Sign up now: Get ST's newsletters delivered to your inbox

A handout picture released by Iran's Defence Ministry on July 27, 2017 shows a Simorgh (Phoenix) satellite rocket at its launch site at an undisclosed location in Iran.

PHOTO: AFP

Google Preferred Source badge
TEHERAN (AFP) - Iran's Revolutionary Guards said on Saturday (July 29) that the US Navy had approached their patrol vessels in the Gulf and fired flares in what it called a provocative move.
"At 4 pm (7:30pm Singapore time) on Friday, the supercarrier USS Nimitz and its accompanying warship, while being monitored by the Guards' frigates, flew a helicopter near the Resalat oil and gas platform and approached the force's ships," the Guards said.
"The Americans in a provocative and unprofessional move, sent a warning message to the frigates and fired flares."
The Guards "ignored the unconventional move by the US ships and continued their mission, after which the supercarrier and its warship left the area," the statement added.
On Tuesday, a US Navy patrol ship fired warning shots at a Guards boat in the Gulf as it closed in on the American vessel, US officials said. The Guards denied approaching the US ship on that occasion and said it was the American vessel that had been at fault.
There have been a string of close encounters between US ships and Iranian vessels in the Gulf in recent months. In January, the USS Mahan destroyer fired warning shots at four Iranian Revolutionary Guard vessels that approached at high speed in the Strait of Hormuz, which connects it to the Indian Ocean.
The Revolutionary Guards are a paramilitary force that answers directly to Iran's supreme leader Ayatollah Ali Khamenei. The force's boats periodically approach US warships in international waters and the Strait of Hormuz, ignoring US radio messages and giving little indication of their intentions.
In January 2016, the Iranians briefly captured the crew of two small US patrol boats that strayed into Iranian waters.
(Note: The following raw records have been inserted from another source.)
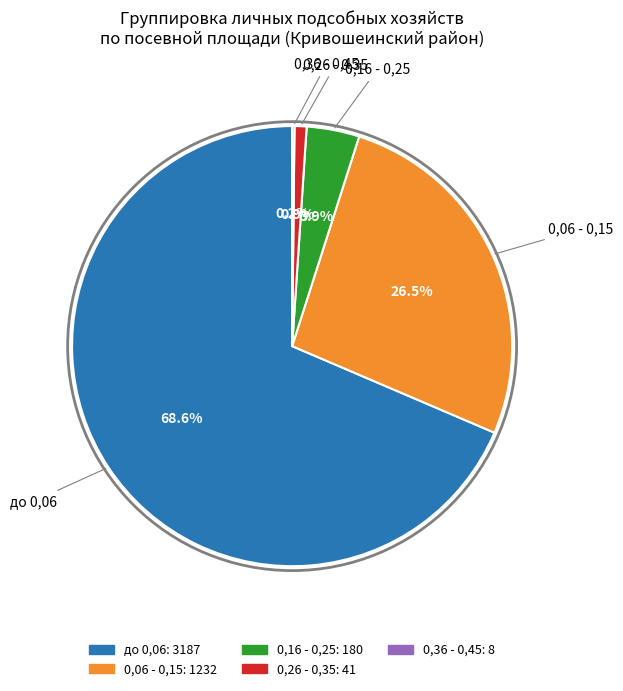

Is the sum of до 0,06 and 0,16 - 0,25 greater than half?

Yes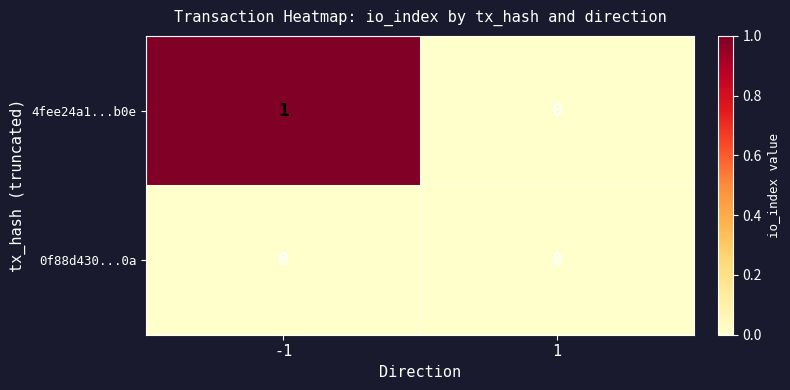

Which series has the largest total across all categories?

4fee24a1...b0e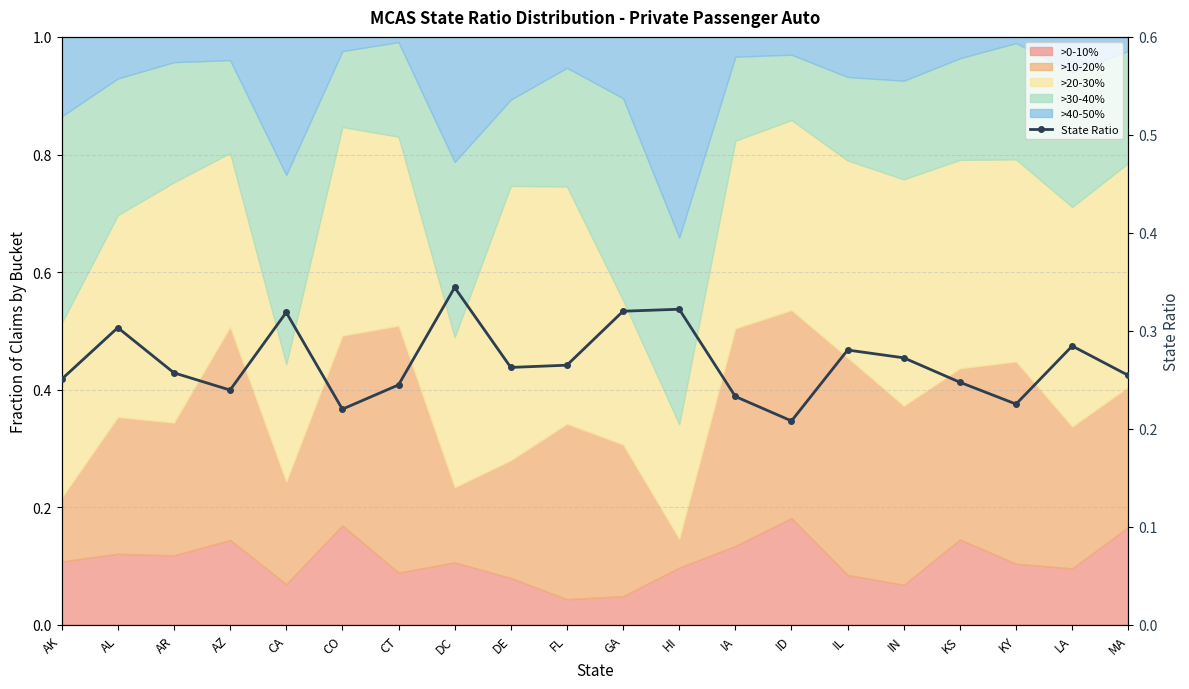

Between ID and FL, which is larger?

FL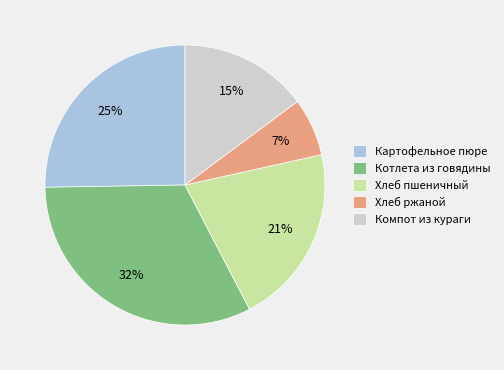

Between Хлеб пшеничный and Картофельное пюре, which is larger?

Картофельное пюре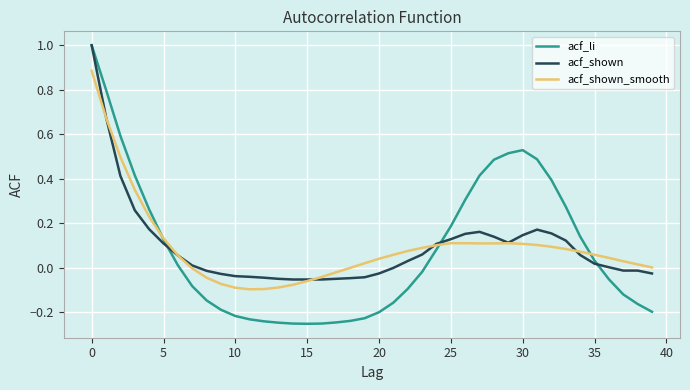

What is the maximum value shown in the chart?

1.0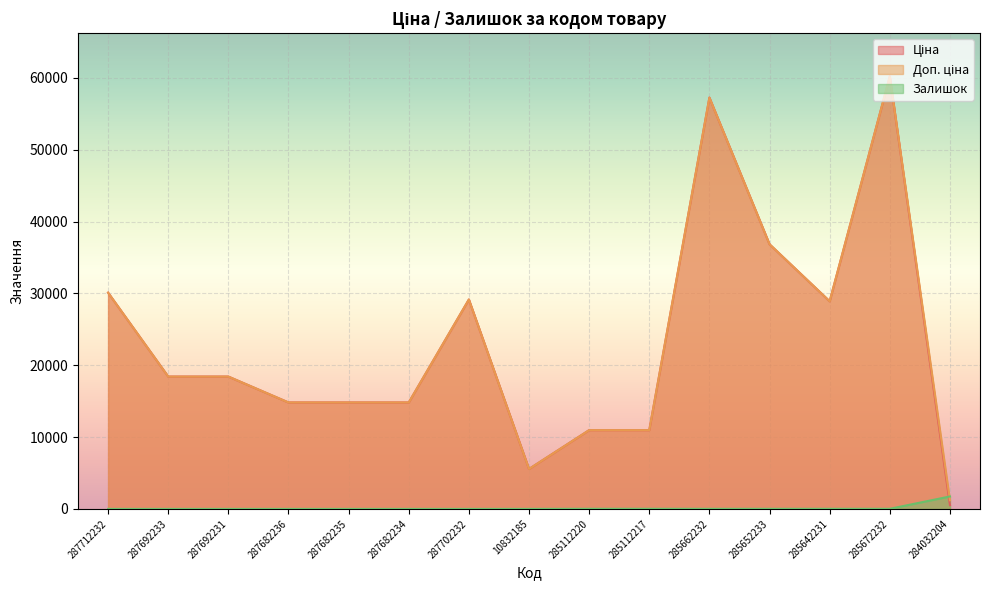

What is the maximum value for Залишок?

1734.0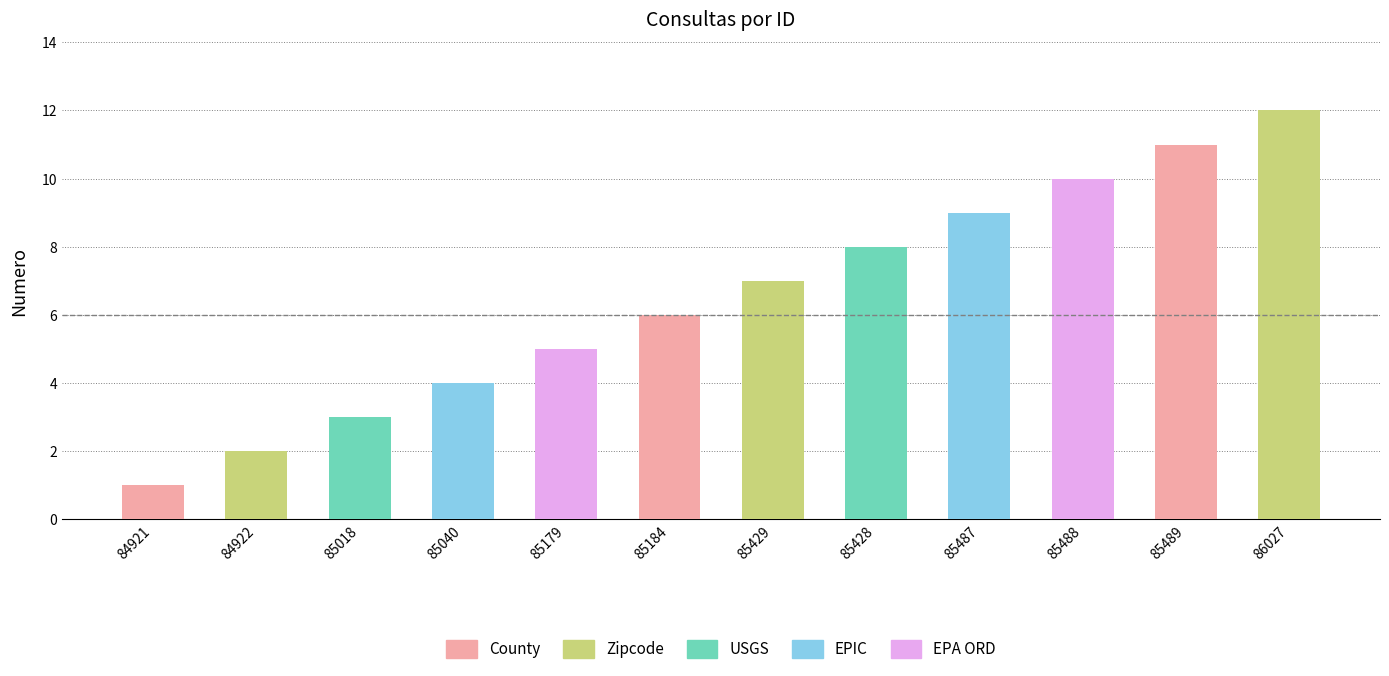

Is it true that the value at 84921 is 0?

False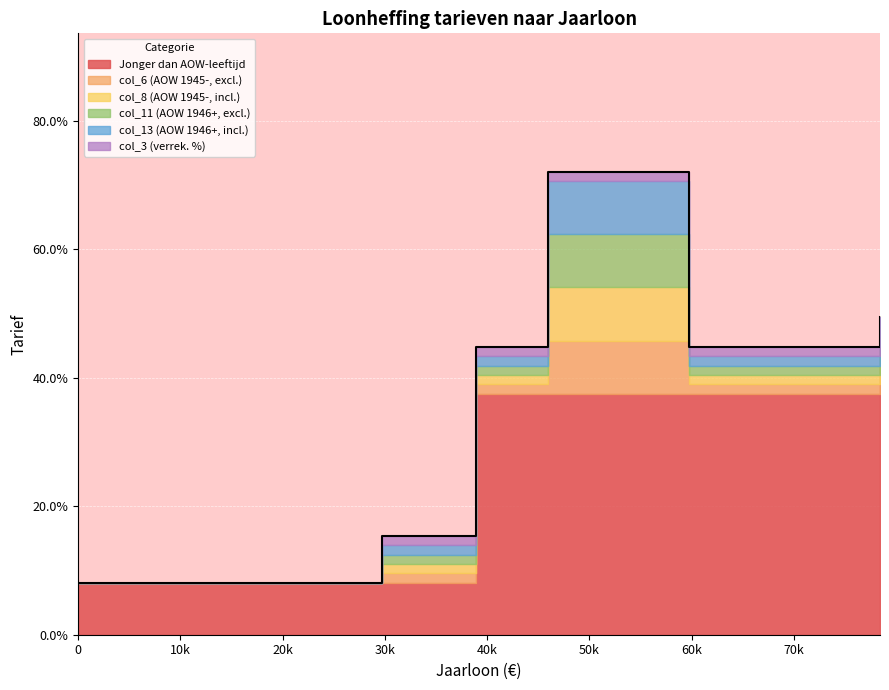

Is the value of col_13 (AOW 1946+, incl.) at 38884.0 greater than the value of col_6 (AOW 1945-, excl.) at 8717.0?

Yes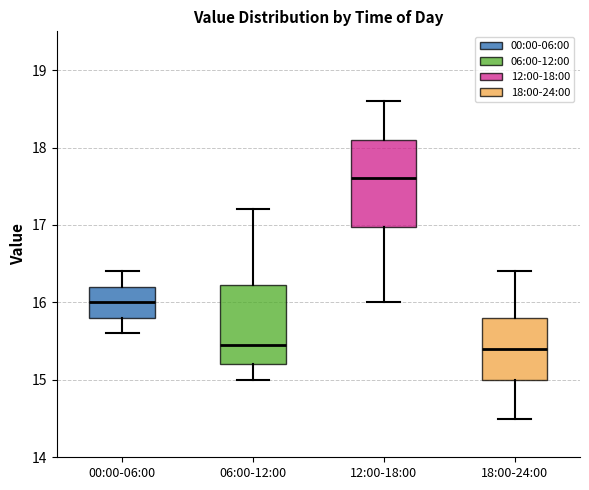

Where does the lower whisker of the box for 12:00-18:00 end on the y-axis? The values are not printed on the chart, so give them approximately, as read against the axis.

16.0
The 10 US sailors were released 24 hours later.
The latest incident comes after the US Congress approved new sanctions against Iran, a day after Teheran tested a satellite-launch rocket. Iran on Saturday condemned them and vowed to continue with its missile programme.
"We will continue with full power our missile programme," foreign ministry spokesman Bahram Ghasemi told state broadcaster IRIB.
"We consider the action by the US as hostile, reprehensible and unacceptable, and it's ultimately an effort to weaken the nuclear deal," Ghasemi added, referring to a 2015 agreement with the United States and other world powers that lifted some sanctions on Teheran.
"The military and missile fields... are our domestic policies and others have no right to intervene or comment on them.
"We reserve the right to reciprocate and make an adequate response to the US actions," he said.
The sanctions Bill, which also targets Russia and North Korea, was passed by the US Senate on Thursday, two days after being approved by the House of Representatives. White House spokeswoman Sarah Huckabee Sanders said on Friday that President Donald Trump will sign the Bill into law.
The US Treasury singled out six companies owned or controlled by Shahid Hemmat Industrial Group, which it said was central to the programme, freezing their US assets and barring US citizens from dealing with them.